== Work item ==
Repeat the listing exactly. Pictures stay out of your copy.

= = = = = = =

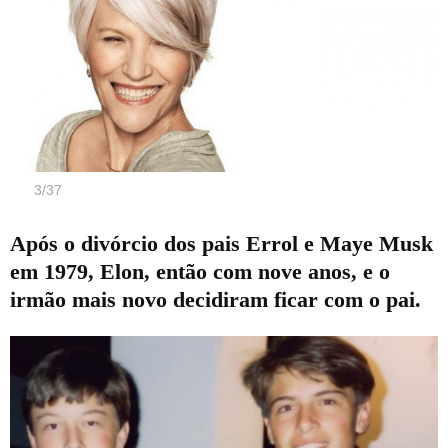
3
/
37
Após o divórcio dos pais Errol e Maye Musk
em 1979, Elon, então com nove anos, e o
irmão mais novo decidiram ficar com o pai.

= = = = = = =

== Task solution ==
3
/
37
Após o divórcio dos pais Errol e Maye Musk
em 1979, Elon, então com nove anos, e o
irmão mais novo decidiram ficar com o pai.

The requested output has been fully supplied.